EXERCISE INSTRUCTIONS: What lines of the data below hold the string "arrow"? Copy each one.

━━━━━ RECORD EXCERPTS

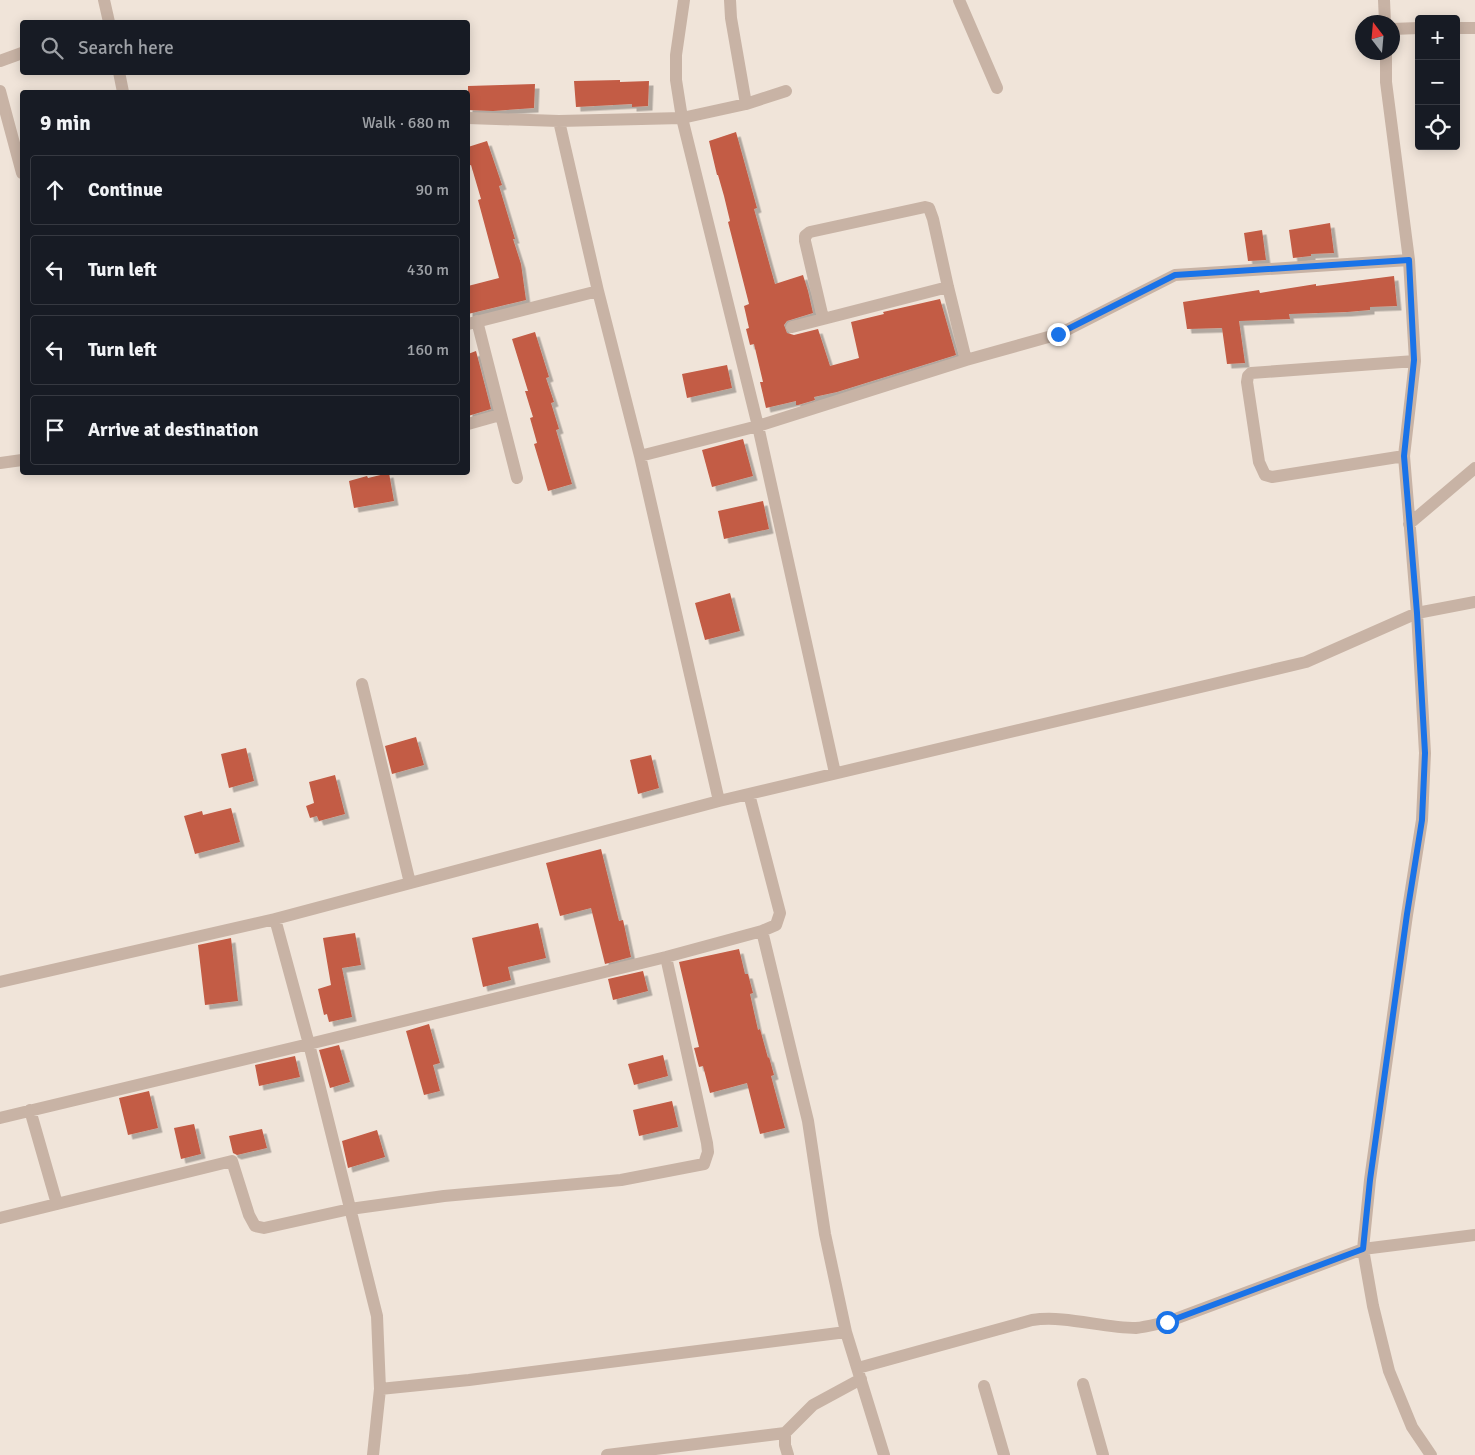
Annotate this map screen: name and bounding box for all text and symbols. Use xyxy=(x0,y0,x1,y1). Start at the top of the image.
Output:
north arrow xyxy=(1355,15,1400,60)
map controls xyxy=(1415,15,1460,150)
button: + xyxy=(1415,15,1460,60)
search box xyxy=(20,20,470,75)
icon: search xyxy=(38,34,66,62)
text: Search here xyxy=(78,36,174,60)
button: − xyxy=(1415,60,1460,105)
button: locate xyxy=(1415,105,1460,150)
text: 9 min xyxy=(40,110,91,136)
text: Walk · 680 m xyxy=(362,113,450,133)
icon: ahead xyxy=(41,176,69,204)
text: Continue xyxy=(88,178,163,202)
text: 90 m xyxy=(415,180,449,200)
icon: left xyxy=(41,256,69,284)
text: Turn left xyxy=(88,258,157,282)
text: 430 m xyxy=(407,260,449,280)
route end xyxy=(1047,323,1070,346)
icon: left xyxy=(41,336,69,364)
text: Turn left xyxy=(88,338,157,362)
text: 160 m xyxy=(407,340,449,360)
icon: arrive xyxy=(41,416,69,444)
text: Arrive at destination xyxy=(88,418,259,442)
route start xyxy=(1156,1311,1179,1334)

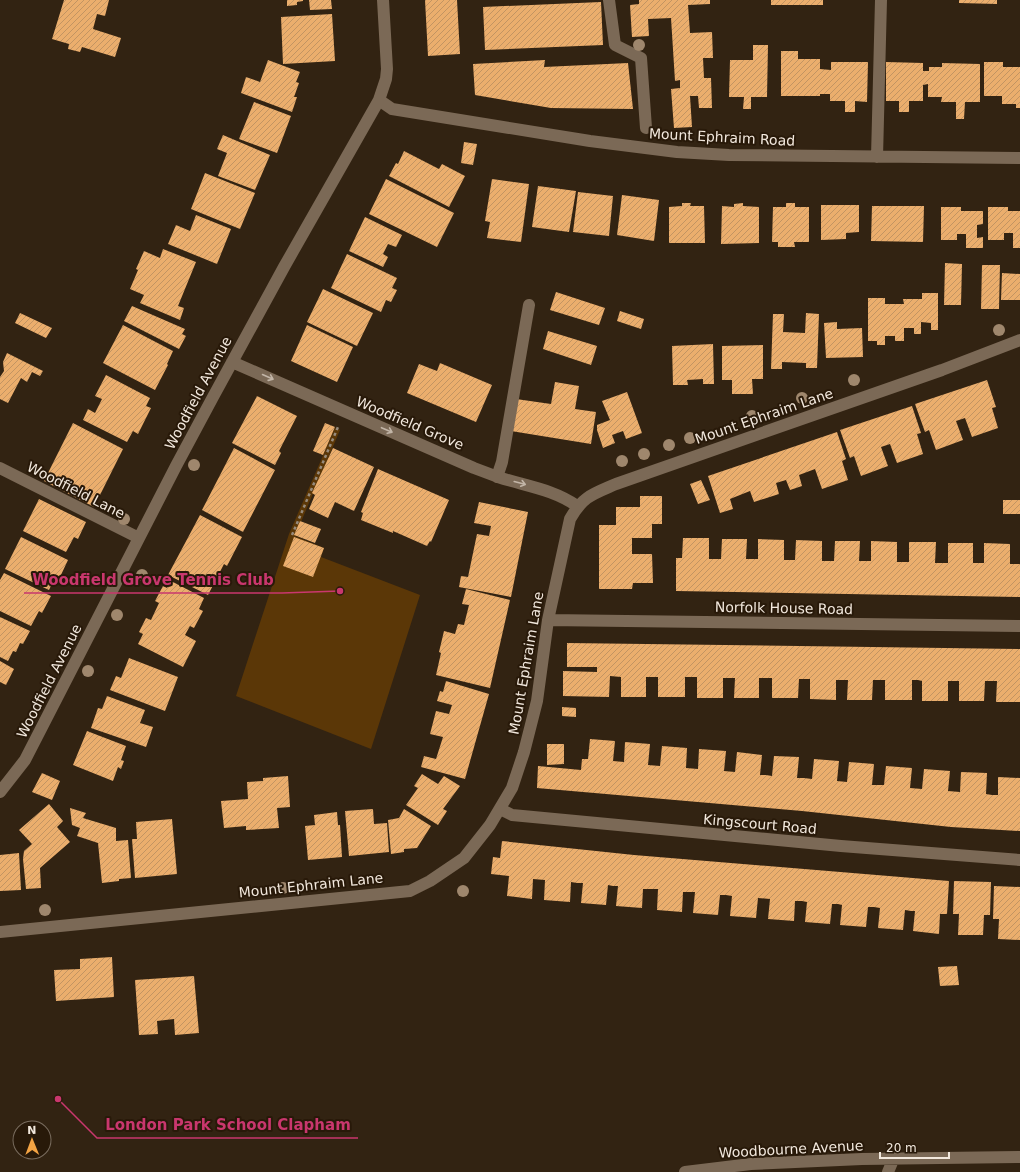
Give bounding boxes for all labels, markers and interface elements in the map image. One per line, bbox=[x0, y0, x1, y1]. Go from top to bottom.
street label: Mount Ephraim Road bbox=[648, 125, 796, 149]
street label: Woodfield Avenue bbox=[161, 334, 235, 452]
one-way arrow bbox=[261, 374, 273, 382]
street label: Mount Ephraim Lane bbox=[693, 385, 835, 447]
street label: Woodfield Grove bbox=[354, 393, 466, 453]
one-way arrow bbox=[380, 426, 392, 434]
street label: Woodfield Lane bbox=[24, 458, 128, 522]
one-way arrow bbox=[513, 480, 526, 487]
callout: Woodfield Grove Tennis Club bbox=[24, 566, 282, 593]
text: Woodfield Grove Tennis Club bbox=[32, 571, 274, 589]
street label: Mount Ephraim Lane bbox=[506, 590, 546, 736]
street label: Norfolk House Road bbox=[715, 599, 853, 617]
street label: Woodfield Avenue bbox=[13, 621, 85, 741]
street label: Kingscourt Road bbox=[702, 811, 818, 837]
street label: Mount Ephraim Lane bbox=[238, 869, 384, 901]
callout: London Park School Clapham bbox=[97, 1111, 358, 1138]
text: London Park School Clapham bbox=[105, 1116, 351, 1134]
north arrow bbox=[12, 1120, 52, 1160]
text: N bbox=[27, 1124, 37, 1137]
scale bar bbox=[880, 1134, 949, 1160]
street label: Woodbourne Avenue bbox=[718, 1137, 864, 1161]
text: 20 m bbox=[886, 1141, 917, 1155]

━━━━━━━━━━

ANSWER SPACE:
north arrow xyxy=(1355,15,1400,60)
one-way arrow bbox=[261, 374, 273, 382]
one-way arrow bbox=[380, 426, 392, 434]
one-way arrow bbox=[513, 480, 526, 487]
north arrow bbox=[12, 1120, 52, 1160]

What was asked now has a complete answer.